The return type is inferred as list[(T, U)], so the loop variables name and score are fully typed.

take / skip — slice by count

[10, 20, 30, 40, 50].take(3)   # [10, 20, 30]
[10, 20, 30, 40, 50].skip(3)   # [40, 50]

Lambda syntax

# Single parameter
n => n * 2

# Multi-parameter
(a, b) => a + b

# Block body
items.map(item => {
  urgency = triage(item)
  {item: item, urgency: urgency}
})

Task references

Named tasks can be passed directly to collection methods:

task double(n: int) -> int { n * 2 }
task is_even(n: int) -> bool { n % 2 == 0 }

result = [1, 2, 3].map(double)        # [2, 4, 6]
evens = [1, 2, 3, 4].filter(is_even)  # [2, 4]

Map / struct access

info = {name: "Alice", age: 30}
info.name                              # "Alice"
info.age                               # 30

# Nested
team = {lead: {name: "Bob", role: "eng"}}
team.lead.name                         # "Bob"

Maps

A typed map[K, V] literal is built with the same {k: v, ...} form.
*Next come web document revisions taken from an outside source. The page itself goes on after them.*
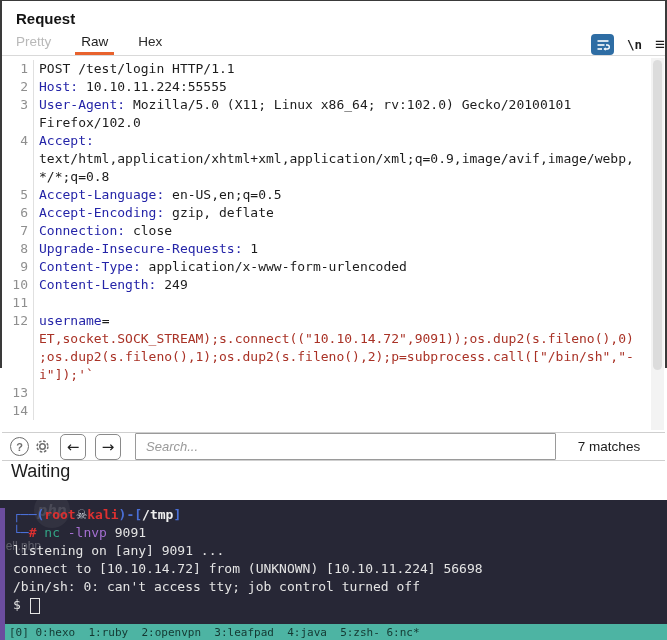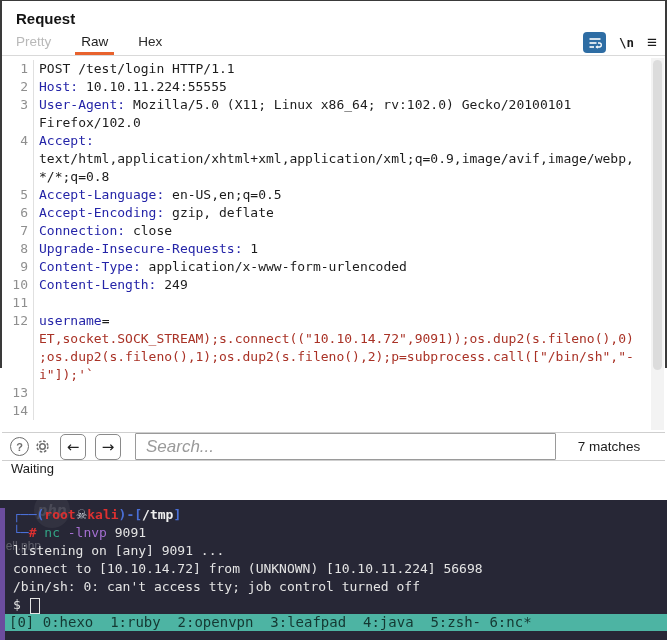"Pretty" .tabs-row { align-items: center -> flex-start; padding: 4px 8px 0 14px -> 4px 0 0 14px }
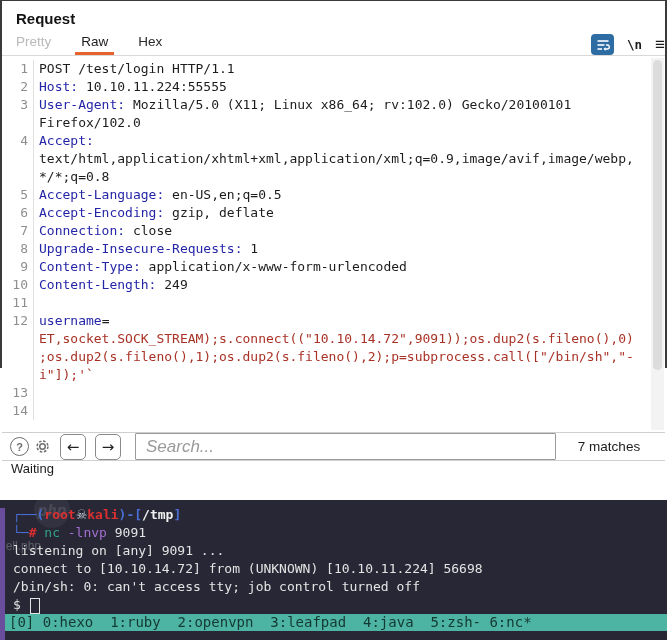"Search..." .search-input { font-size: 17px -> 13px }
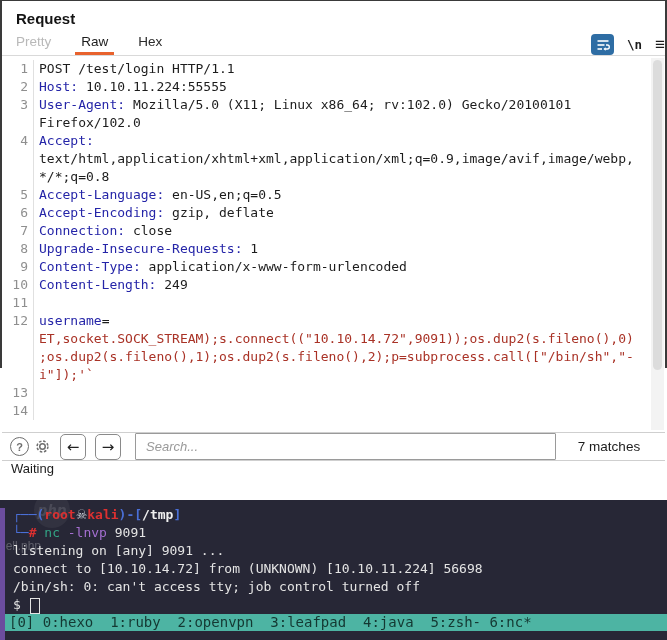"Waiting" .statusbar { font-size: 13px -> 18px }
The same syntax serves both struct construction and map[str, V] construction; the checker resolves which based on the declared type.

stock: map[str, int] = {apples: 12, pears: 5, plums: 0}

Map methods

MethodReturns
map.get(k)V?none if the key is absent
map.keys()list[K]
map.values()list[V]
map.len() / map.count() / map.size()int
map.is_empty()bool
map.contains(k) / map.has(k)bool
stock: map[str, int] = {apples: 12, pears: 5}

stock.count()              # 2
stock.contains("apples")   # true
stock.keys()               # ["apples", "pears"]
stock.values()             # [12, 5]

# get returns V? — coalesce or assert before using as V.
pears = stock.get("pears") ?? 0      # 5
missing = stock.get("oranges") ?? 0  # 0

String methods

s = "  Hello, World!  "
s.trim()                  # "Hello, World!"
s.upper()                 # "  HELLO, WORLD!  "
s.lower()                 # "  hello, world!  "
s.contains("Hello")       # true
s.starts_with("  H")      # true
s.split(", ")             # ["  Hello", "World!  "]
s.replace("World", "Keel") # "  Hello, Keel!  "
"42".to_int()             # 42 (int?)